Reading that description, one can’t help but think of a cig-a-like that aims to mimic the look and feel of a cigarette without the combustion. Jacobson and Ray later perfected their “smokeless” cigarette and founded a company, American Tobacco Products Inc. bringing a product to market, the Favor – best tagline ever: “Do Yourself a Favor” – in the late 70s, early 80s.
Only they ran into some difficulties. For one, the FDA deemed the Favor a “new drug,” essentially a narcotic, and therefore unfit to be sold commercially without their approval.
Second, the liquid nicotine infused into the paper of their products would go bad in only a few days of being on the shelf. The nicotine would chemically decompose into cotinine, a bitter-tasting chemical that produced none of the effects of inhaling nicotine vapor.
Jacobson and Ray eventually sold their company, and although very few people remember the Favor, there is one invention credited to Jacobson that has withstood the test of time. In their initial trial studies, Jacobson could not and did not want to use the word “smoking” and “smokers” to refer to his participants, so he switched them out for two words he came up with himself, “vaping” and “vapers.”
Loss Begets Creation
“My real passion, like many other inventors, is to leave some trace behind,” so said, Hon Lik, the widely recognized inventor of the modern e-cigarette, in an interview back in 2015.
But it wasn’t just the desire to leave his mark on the world that propelled the Chinese pharmacist to develop and design what we know now as the commercial e-cigarette. Just like all the other men mentioned here, Hon Lik was a heavy smoker; two packs a day, just like Herbert Gilbert.

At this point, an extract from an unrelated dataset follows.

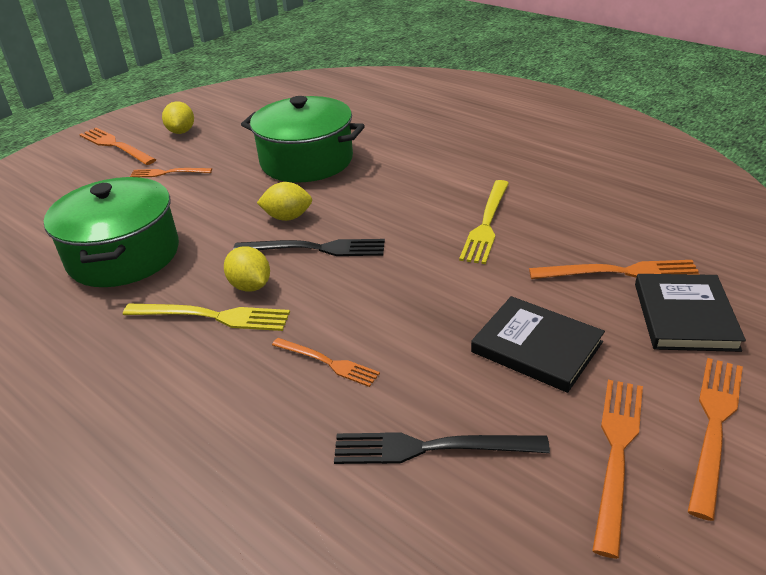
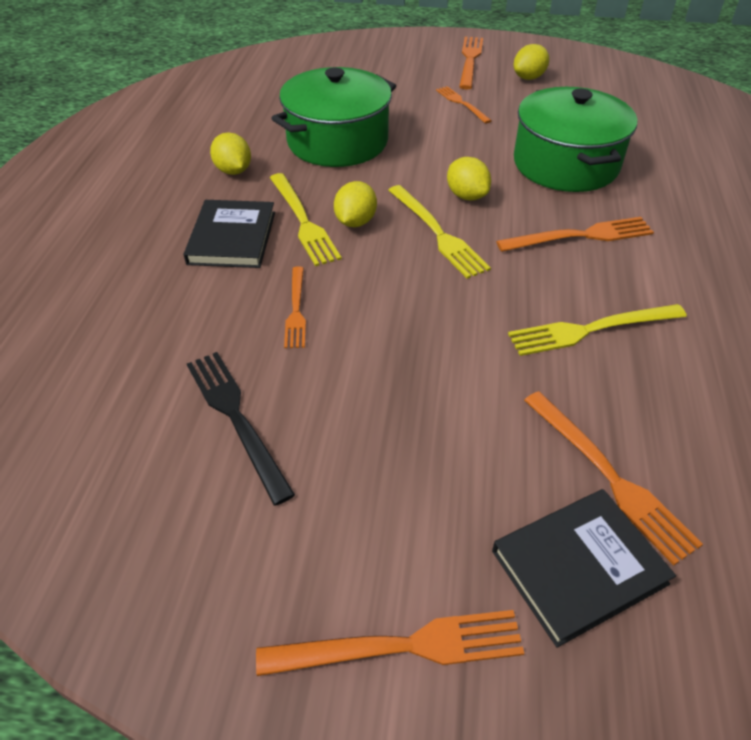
camera: 55 degrees right, 10 degrees up
black fork [233,239,385,256] -> yellow fork [388,185,491,279]
black book [471,296,605,393] -> black book moved to [184,200,275,268]
orange fork [592,380,643,559] -> orange fork moved to [496,217,654,252]
none -> yellow lemon [210,132,251,175]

Just like Lik’s father, who eventually succumb to lung cancer, and whose death ultimately propelled the younger Lik not only to quit smoking but to devise a way to ingest nicotine without having to rely on combustion.
It’s not clear whether Lik had any idea about the smokeless non-tobacco cigarette patented by Herbert Gilbert back in the 60s, but by some form of serendipity, the design that Lik came up with mirrored Gilbert’s schematics.
But Lik’s innovation was to use a high-frequency piezoelectric element to cause a liquid nicotine solution to vaporize, and the resultant vapor would then be inhaled by the user. Lik submitted a patent in 2003, and e-cigarettes began hitting the Chinese market in 2004, eventually making their way to Europe, the US and the rest of the world.
A New Day
Today, vaping devices are myriad. In the dozen or so years between when Lik first patented his device and today, e-cigarettes have become a billion-dollar industry onto themselves.
Many vape companies, and even hobbyists and users who made modifications to their original e-cigarette or cig-a-like to allow for more customization and power, built upon Lik’s (and Gilbert’s) design to create numerous iterations of the e-cigarette.
Vape pens are what followed the initial e-cigarette or cig-a-like devices. And from there, manufacturers and users alike began to experiment with various formats, playing around with battery types, heating elements, and tank and atomizer systems.
“Mod vape” was adopted as the word to refer to battery-powered vaping devices whose power output could be regulated and controlled by the user. And while e-cigarettes are most closely associated with inhaling vaporized nicotine, other materials began to be used in vape mods and vaporizers.
Following the legalization of recreational marijuana in a few American states, different forms of THC were developed, like oils and concentrates, that could be “vaped” using the same format of most liquid nicotine vaporizers.
But all the new iterations of e-cigarettes, from vapor pens to more powerful vape box mods, owe a debt to those people who ushered along an idea originally started by a guy who didn’t want his neighbors to inhale the smoke from his burning yard clippings.